TASK OBJECTIVE: In the records that follow, the lines from the one containing "1. En la página" to the one containing "1. Bajo el encabezado", inclusive, are to be given again exactly.

□ □ □ □

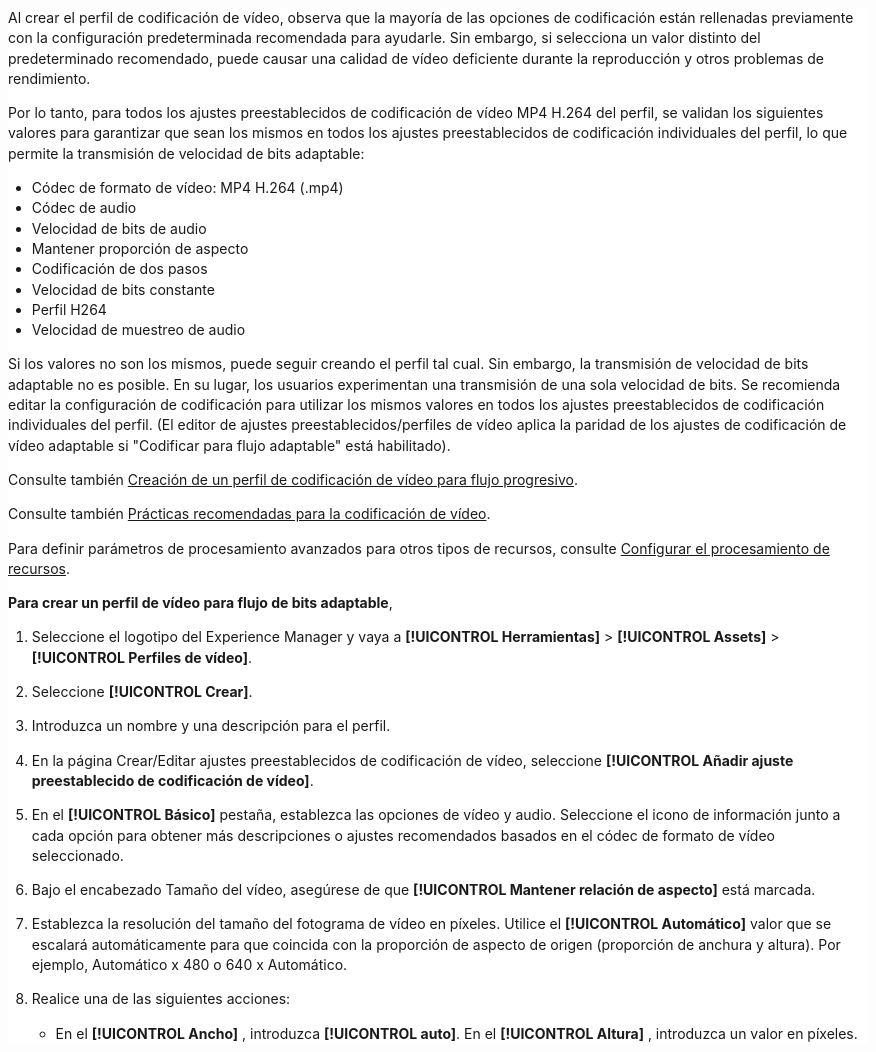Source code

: Al crear el perfil de codificación de vídeo, observa que la mayoría de las opciones de codificación están rellenadas previamente con la configuración predeterminada recomendada para ayudarle. Sin embargo, si selecciona un valor distinto del predeterminado recomendado, puede causar una calidad de vídeo deficiente durante la reproducción y otros problemas de rendimiento.

Por lo tanto, para todos los ajustes preestablecidos de codificación de vídeo MP4 H.264 del perfil, se validan los siguientes valores para garantizar que sean los mismos en todos los ajustes preestablecidos de codificación individuales del perfil, lo que permite la transmisión de velocidad de bits adaptable:

* Códec de formato de vídeo: MP4 H.264 (.mp4)
* Códec de audio
* Velocidad de bits de audio
* Mantener proporción de aspecto
* Codificación de dos pasos
* Velocidad de bits constante
* Perfil H264
* Velocidad de muestreo de audio

Si los valores no son los mismos, puede seguir creando el perfil tal cual. Sin embargo, la transmisión de velocidad de bits adaptable no es posible. En su lugar, los usuarios experimentan una transmisión de una sola velocidad de bits. Se recomienda editar la configuración de codificación para utilizar los mismos valores en todos los ajustes preestablecidos de codificación individuales del perfil. (El editor de ajustes preestablecidos/perfiles de vídeo aplica la paridad de los ajustes de codificación de vídeo adaptable si &quot;Codificar para flujo adaptable&quot; está habilitado).

Consulte también [Creación de un perfil de codificación de vídeo para flujo progresivo](#creating-a-video-encoding-profile-for-progressive-streaming).

Consulte también [Prácticas recomendadas para la codificación de vídeo](/help/assets/dynamic-media/video.md#best-practices-for-encoding-videos).

Para definir parámetros de procesamiento avanzados para otros tipos de recursos, consulte [Configurar el procesamiento de recursos](/help/assets/dynamic-media/config-dm.md#configuring-asset-processing).

**Para crear un perfil de vídeo para flujo de bits adaptable**,

1. Seleccione el logotipo del Experience Manager y vaya a **[!UICONTROL Herramientas]** > **[!UICONTROL Assets]** > **[!UICONTROL Perfiles de vídeo]**.
1. Seleccione **[!UICONTROL Crear]**.
1. Introduzca un nombre y una descripción para el perfil.
1. En la página Crear/Editar ajustes preestablecidos de codificación de vídeo, seleccione **[!UICONTROL Añadir ajuste preestablecido de codificación de vídeo]**.
1. En el **[!UICONTROL Básico]** pestaña, establezca las opciones de vídeo y audio.
Seleccione el icono de información junto a cada opción para obtener más descripciones o ajustes recomendados basados en el códec de formato de vídeo seleccionado.
1. Bajo el encabezado Tamaño del vídeo, asegúrese de que **[!UICONTROL Mantener relación de aspecto]** está marcada.
1. Establezca la resolución del tamaño del fotograma de vídeo en píxeles. Utilice el **[!UICONTROL Automático]** valor que se escalará automáticamente para que coincida con la proporción de aspecto de origen (proporción de anchura y altura). Por ejemplo, Automático x 480 o 640 x Automático.

1. Realice una de las siguientes acciones:

   * En el **[!UICONTROL Ancho]** , introduzca **[!UICONTROL auto]**. En el **[!UICONTROL Altura]** , introduzca un valor en píxeles.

□ □ □ □

SOLUTION TO THIS TASK:
1. En la página Crear/Editar ajustes preestablecidos de codificación de vídeo, seleccione **[!UICONTROL Añadir ajuste preestablecido de codificación de vídeo]**.
1. En el **[!UICONTROL Básico]** pestaña, establezca las opciones de vídeo y audio.
Seleccione el icono de información junto a cada opción para obtener más descripciones o ajustes recomendados basados en el códec de formato de vídeo seleccionado.
1. Bajo el encabezado Tamaño del vídeo, asegúrese de que **[!UICONTROL Mantener relación de aspecto]** está marcada.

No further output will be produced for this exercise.